Flood Impacts

March 25, 2019 daryl bauer

Still cannot tell you a lot of specifics about the impacts of the unprecedented flooding that has occurred recently across Nebraska.  Certainly, at this point we know the loss to families and their homes, possessions, businesses and livestock have been huge, heart-breaking.  Losses to fish and wildlife and outdoor recreation are going to be significant as well, but nothing in comparison to what many of our fellow Nebraskans are suffering right now.

You know that my expertise is mostly on the fish side of things and I can tell you we have had some significant losses.  First of all, we have a page of parks and recreation areas that have been impacted, so be sure that you check that, Severe Weather Closures.  Check that page from time to time because it will be updated as conditions change and improve.

We had some damage to a couple of our state fish hatcheries.  The most significant of that was at our Grove Trout Rearing Station.  Grove produces a lot of the trout that are stocked around the state, stockings we would be doing right now if it were not for the late ice cover and then flooding we have experienced.  The good news is that we did not lose any trout at Grove.  The bad news is that we had road damage and cannot get trucks to the ponds right now so that they can be loaded and fish can be stocked.  We are working on that and expect that more trout stocking will be happening in the coming weeks, but all I can tell you is to “stay tuned”.  We have been issuing news releases on trout stockings when we have been able to do them, and I anticipate that there will continue to be frequent updates on those stockings as we are able to do more.

On the topic of spring trout stockings, some of those are not going to happen this spring because some of the destination waterbodies flooded.  I hate to say it, but Two Rivers State Recreation Area is closed, and from what I have heard damage has been extensive on that area.  There are no plans at this time for opening the Trout Lake.

We have a number of sandpit fisheries on the Two Rivers, Louisville and Fremont Lakes state recreation areas (SRAs).  All three of those areas are adjacent to the Platte River and all three had extensive flooding.  Depending on the area there has been significant damage.  From a fisheries standpoint, any of those pits that flooded will likely have rough fish present and may need renovation.  Again, let me emphasize that it is going to take a while to sort all of this out and know exactly how we are going to proceed, but those are the kind of things we are dealing with.

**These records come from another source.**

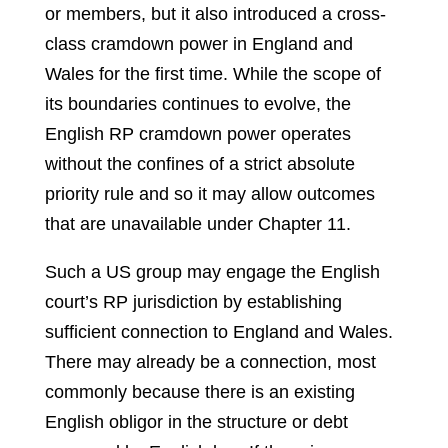
or members, but it also introduced a cross-
class cramdown power in England and
Wales for the first time. While the scope of
its boundaries continues to evolve, the
English RP cramdown power operates
without the confines of a strict absolute
priority rule and so it may allow outcomes
that are unavailable under Chapter 11.
Such a US group may engage the English
court’s RP jurisdiction by establishing
sufficient connection to England and Wales.
There may already be a connection, most
commonly because there is an existing
English obligor in the structure or debt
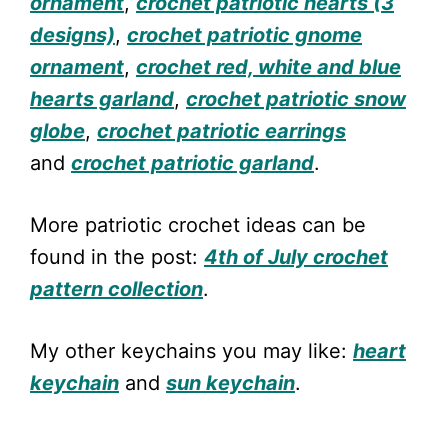
ornament
,
crochet patriotic hearts (3
designs)
,
crochet patriotic gnome
ornament
,
crochet red, white and blue
hearts garland
,
crochet patriotic snow
globe
,
crochet patriotic earrings
and
crochet patriotic garland
.
More patriotic crochet ideas can be
found in the post:
4th of July crochet
pattern collection
.
My other keychains you may like:
heart
keychain
and
sun keychain
.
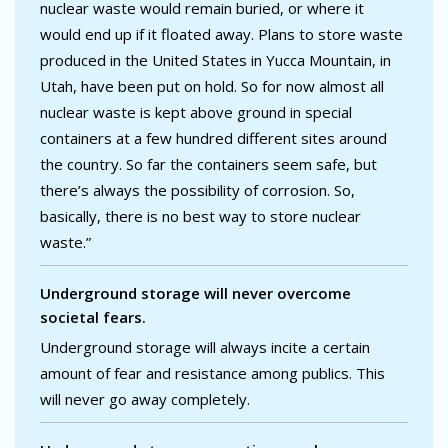
nuclear waste would remain buried, or where it
would end up if it floated away. Plans to store waste
produced in the United States in Yucca Mountain, in
Utah, have been put on hold. So for now almost all
nuclear waste is kept above ground in special
containers at a few hundred different sites around
the country. So far the containers seem safe, but
there’s always the possibility of corrosion. So,
basically, there is no best way to store nuclear
waste.”
Underground storage will never overcome
societal fears.
Underground storage will always incite a certain
amount of fear and resistance among publics. This
will never go away completely.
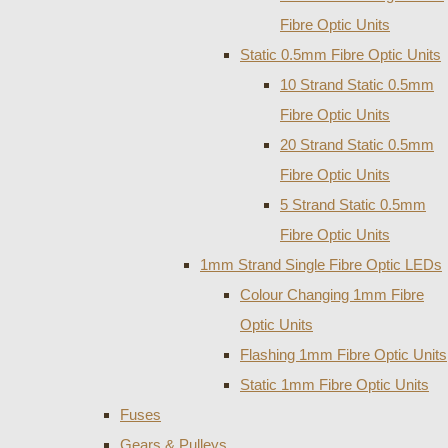
Fibre Optic Units
Static 0.5mm Fibre Optic Units
10 Strand Static 0.5mm
Fibre Optic Units
20 Strand Static 0.5mm
Fibre Optic Units
5 Strand Static 0.5mm
Fibre Optic Units
1mm Strand Single Fibre Optic LEDs
Colour Changing 1mm Fibre
Optic Units
Flashing 1mm Fibre Optic Units
Static 1mm Fibre Optic Units
Fuses
Gears & Pulleys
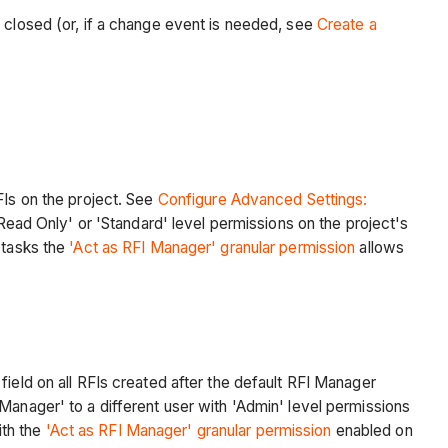
e closed (or, if a change event is needed, see
Create a
FIs on the project. See
Configure Advanced Settings:
'Read Only' or 'Standard' level permissions on the project's
 tasks the
'Act as RFI Manager' granular permission
allows
ield on all RFIs created after the default RFI Manager
Manager' to a different user with 'Admin' level permissions
ith the
'Act as RFI Manager' granular permission
enabled on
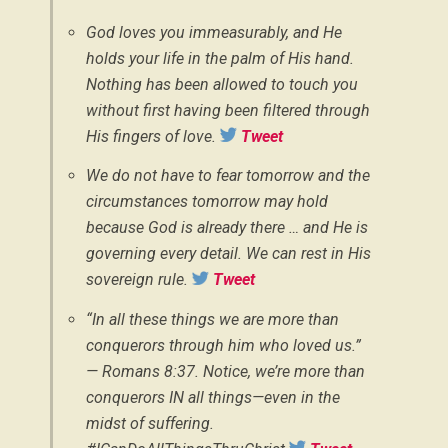
God loves you immeasurably, and He
holds your life in the palm of His hand.
Nothing has been allowed to touch you
without first having been filtered through
His fingers of love.
Tweet
We do not have to fear tomorrow and the
circumstances tomorrow may hold
because God is already there … and He is
governing every detail. We can rest in His
sovereign rule.
Tweet
“In all these things we are more than
conquerors through him who loved us.”
— Romans 8:37. Notice, we’re more than
conquerors IN all things—even in the
midst of suffering.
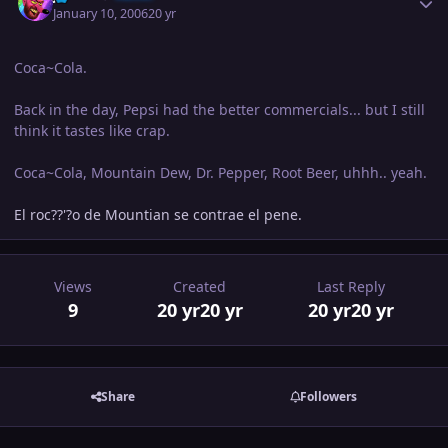
January 10, 2006
20 yr
Coca~Cola.
Back in the day, Pepsi had the better commercials... but I still
think it tastes like crap.
Coca~Cola, Mountain Dew, Dr. Pepper, Root Beer, uhhh.. yeah.
El roc??'?o de Mountian se contrae el pene.
Views
Created
Last Reply
9
20 yr
20 yr
20 yr
20 yr
Share
Followers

As I understand it, new river channels have cut through at least a portion of the Fremont Lakes SRA and through some of the pits, lake #20 in particular.  There will be major changes to the pits and fisheries on Fremont Lakes.  That area also is closed right now.

Flooding on our major rivers has captured all the headlines, but many smaller rivers and streams have also experienced unprecedented high water events and in fact some of those are still ongoing.  I have heard some preliminary reports of what some of those streams look like, some of them trout streams, and they will be different after this flooding.  Habitat conditions will be different.  Keep in mind that high water events are an important part of river and stream ecosystems and many of the habitat changes will be beneficial once water levels return to “normal”.  Some stocking may be needed on some of those waters, but it will take us time to evaluate and determine what management actions will be necessary.

There are not a lot of details yet, because we are still trying to “dig out” and evaluate it all.  Recovery is going to take time, and we are all going to have to be patient.

One thing has been evident in the past couple of weeks, Nebraskans have rallied together to help friends, family and neighbors, and all of us are “friends”, “families” and “neighbors”.  Never had any doubt that would be the case.  That will continue as we recover, we are all going to be a part.  We will continue to step up and be NebraskaStrong.

Lower Platte River at confluence of Salt Creek as seen from tower on Mahoney State Park, March 17, 2019.